Opponents of the Bank compare it to Fannie Mae and Freddie Mac and argue that its guarantees put taxpayers at risk. But that’s a mistaken analogy. The Bank’s loans are backed by the solid collateral of real goods–including aircraft and capital equipment–for which there are well-established international prices. And the Bank’s default rate is 1.5 percent, well below the default rate of private banks.

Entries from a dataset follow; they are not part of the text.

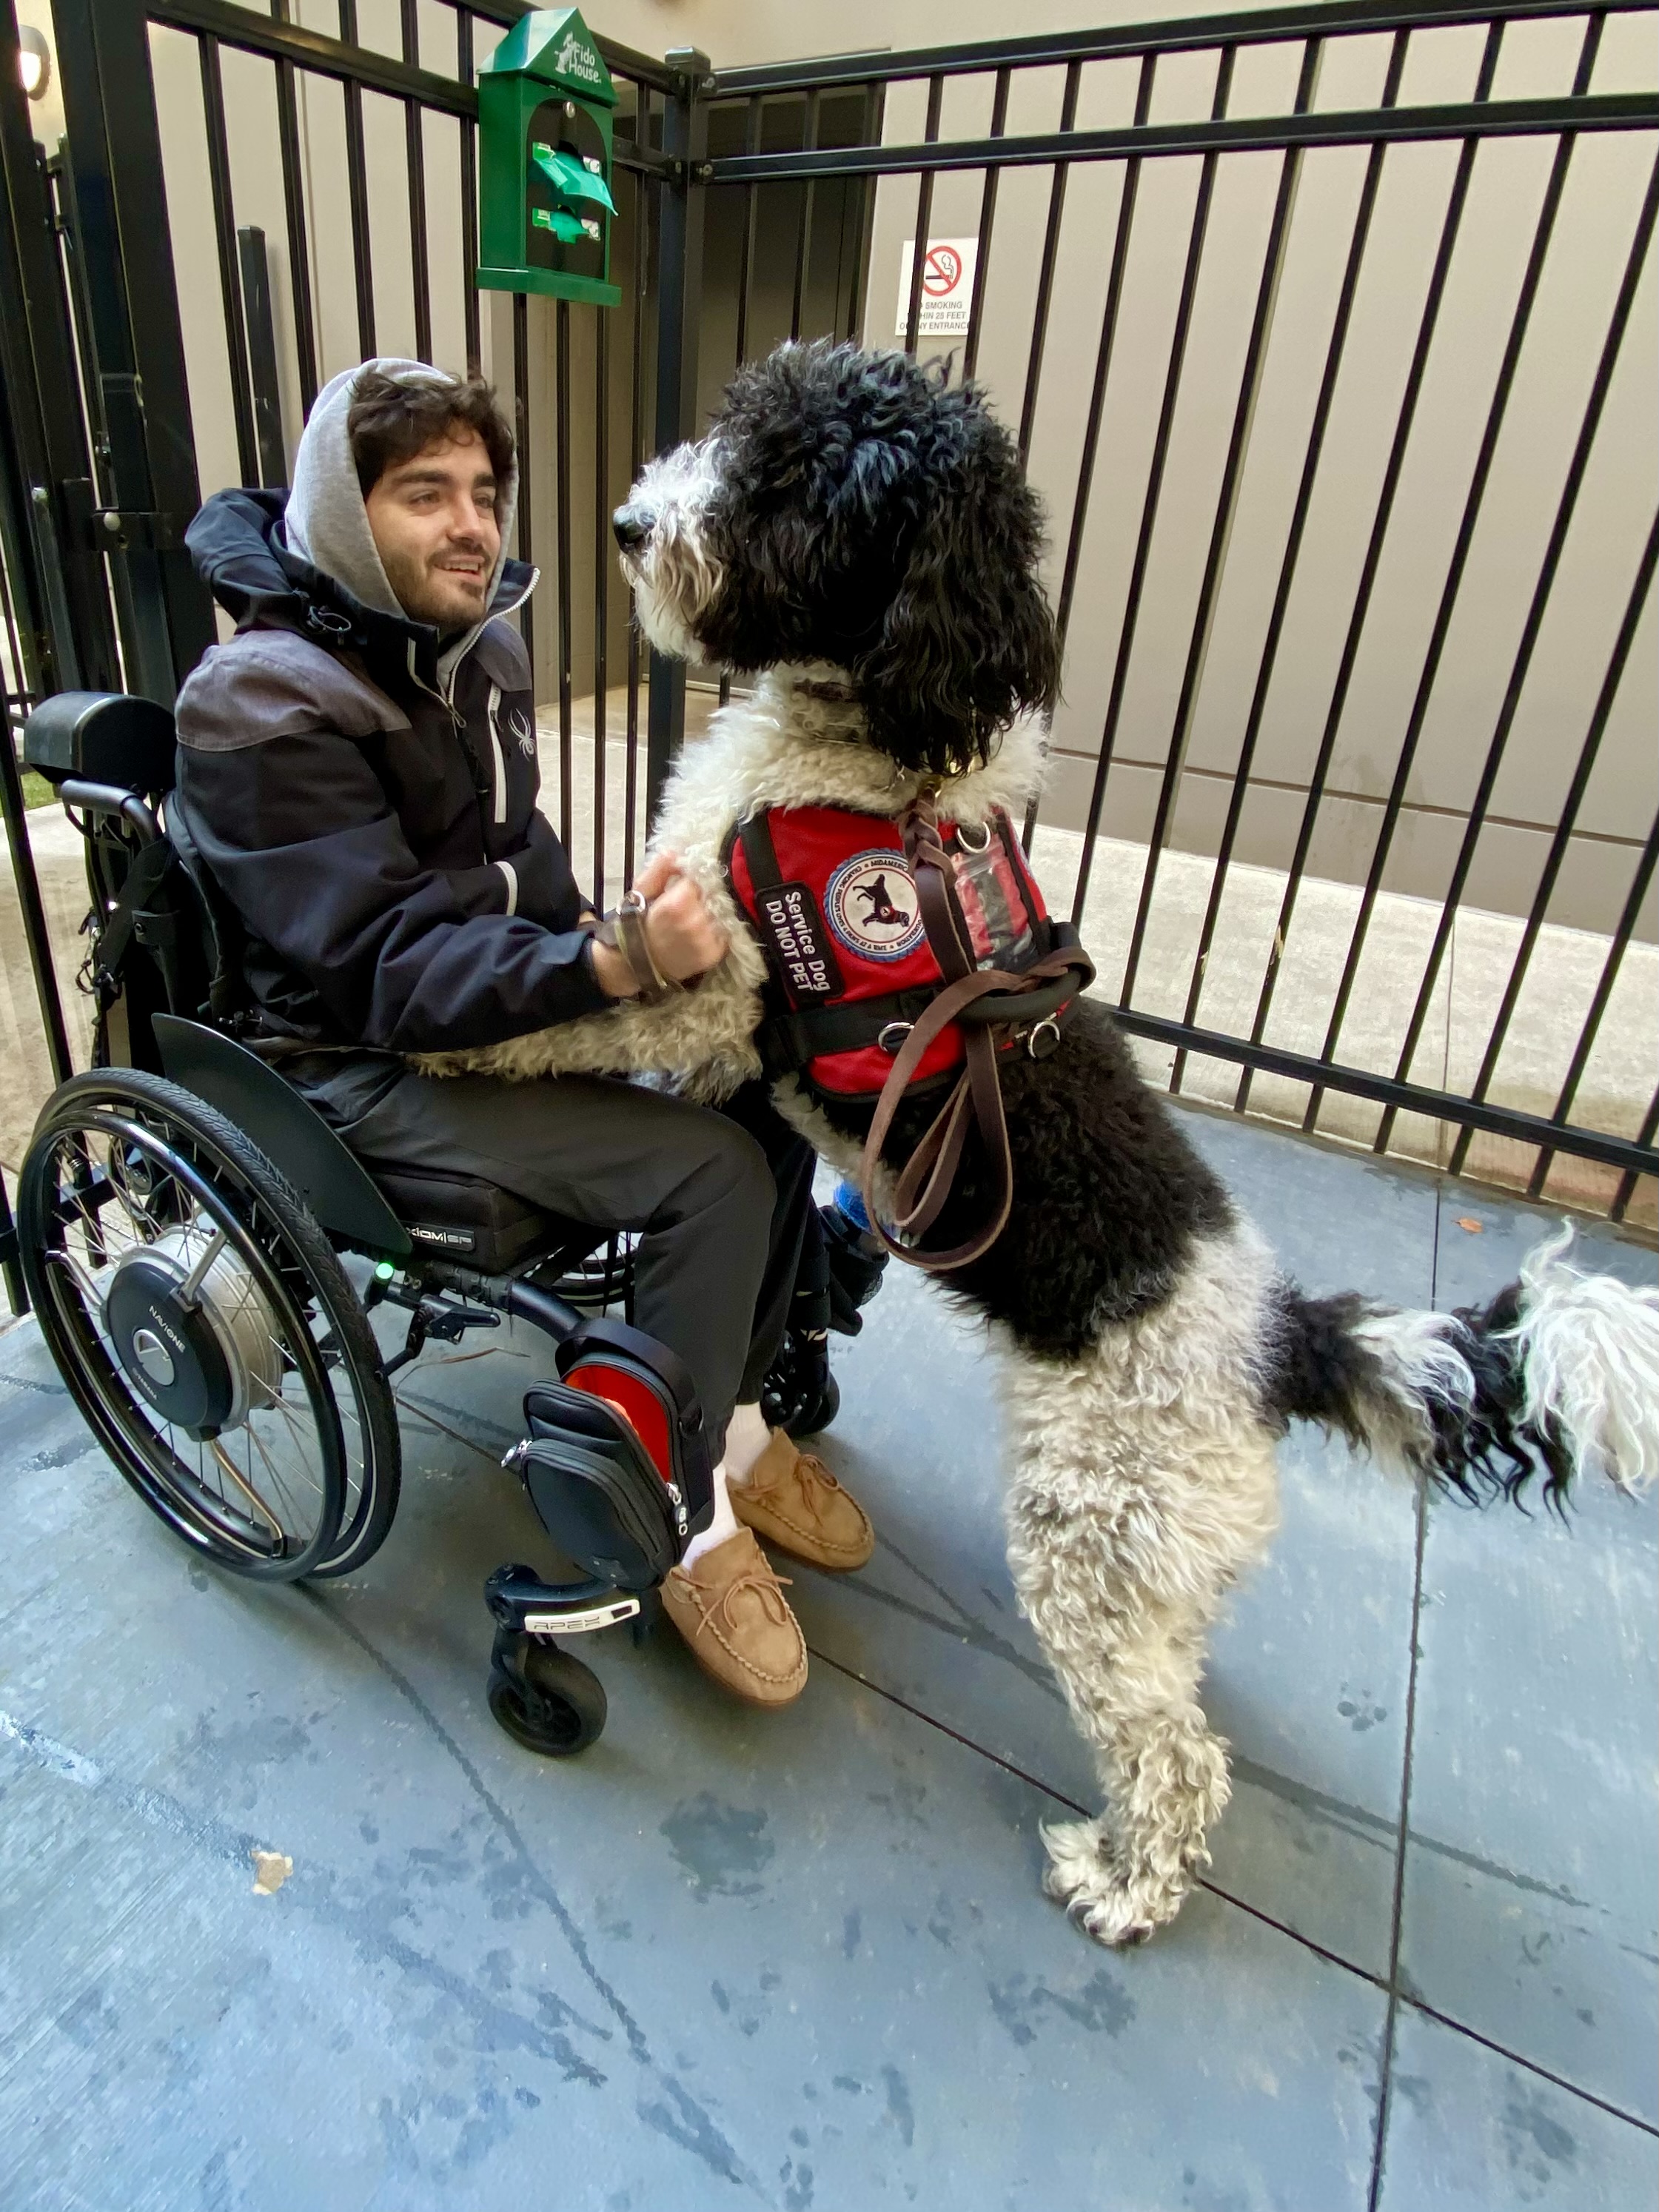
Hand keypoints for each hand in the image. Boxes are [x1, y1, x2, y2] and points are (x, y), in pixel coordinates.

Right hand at [639, 852, 728, 982]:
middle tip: (698, 896)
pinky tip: (708, 927)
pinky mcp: (714, 955)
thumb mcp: (642, 890)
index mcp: (677, 903)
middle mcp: (695, 922)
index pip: (701, 877)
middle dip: (708, 892)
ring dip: (716, 909)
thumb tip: (676, 851)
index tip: (692, 880)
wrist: (640, 962)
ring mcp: (707, 940)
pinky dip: (720, 927)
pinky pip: (726, 933)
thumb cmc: (641, 922)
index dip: (697, 876)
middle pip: (715, 894)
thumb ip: (660, 868)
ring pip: (723, 912)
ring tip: (703, 912)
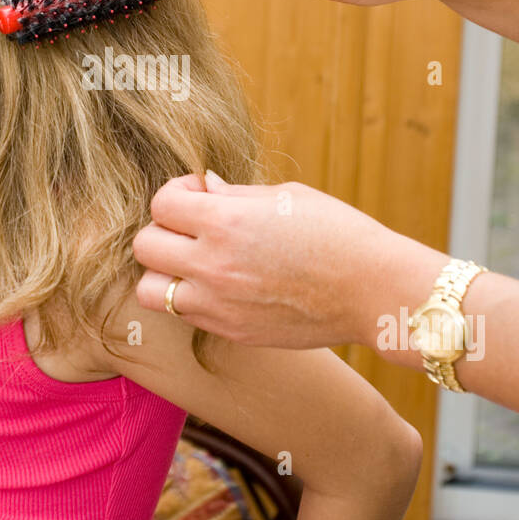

With our massive trade and budget deficits and still-recovering economy, the Ex-Im Bank’s mission is now more vital than ever. The Bank supports over $40 billion in American exports and creates or sustains some 290,000 jobs at over 3,600 companies.

But in the current, toxic political environment, success is no antidote when ideology is divorced from reality. Purists claim that the Bank should be shuttered because it distorts markets and trade flows and allows the government to “pick winners and losers” in trade. While this might make for an interesting debate in college dorms, it utterly fails the real-world test of a global economy in which American producers and workers must fight tooth-and-nail to win sales and jobs. 

Virtually all of America’s major global competitors are far more active than the United States in using export financing to back their sales in foreign markets. Brazil, Canada, France, Germany, Italy, India and others each provide at least four times more export financing than the United States in relation to GDP. And China? 17 times more! In 2010, as Ex-Im provided $24 billion in loans and guarantees, export credit agencies in Canada and Japan provided credit of $80 billion and almost $140 billion, respectively. In this pitched battle for exports and jobs, we can’t unilaterally disarm.

Let’s be clear. Without Ex-Im financing, foreign airlines would increasingly use European export credit to buy aircraft from Airbus rather than Boeing, and the rapidly growing foreign market for new infrastructure projects would be supported by foreign-government-financed heavy equipment, rather than American-made earthmovers from Caterpillar. Without the decisive role that Ex-Im financing played in “leveling the playing field” against an aggressive financing offer by China, GE likely would have lost a contract to sell 150 locomotives to Pakistan, putting at risk some American 700 jobs at its plant in Pennsylvania.

And closing down Ex-Im would not just harm large American exporters and their workers. Small businesses account for more than 80 percent of Ex-Im’s transactions. Without Ex-Im loan guarantees, Maryland-based Chindex Medical would be unable to complete against foreign-supported suppliers to sell medical equipment in China, and Florida-based Bolivar Trading and its 35 employees would not be in business selling gas station equipment in South America and Africa. Additionally, shutting off Ex-Im credit to large exporters would dry up business and jobs for the many other small and medium U.S. companies that play a critical role in the supply chain ecosystems of big firms.

Of the world’s 12 largest economies, the United States ranks last in the share of our GDP supplied by exports. This means that America still has significant room to grow and create good jobs by expanding trade. A long-term reauthorization and significant increase in lending authority for Ex-Im is an indispensable tool in driving growth and supporting jobs through exports.

If the Ex-Im Bank were forced to stop providing export credit, there would still be plenty of “winners and losers” in the global economy.

The “winners” would be foreign exporters who would still enjoy strong support from their own export credit agencies. And they would include free market ideologues, many of whom seem to forget that they recently campaigned on the importance of growing exports and creating good jobs.

And the “losers?” They would be America’s producers, exporters, and workers.

Rep. Larsen, a Democrat, represents Washington’s 2nd Congressional District. Gerwin is senior fellow for trade and gobal economic policy at Third Way and Kessler is senior vice president for policy at Third Way.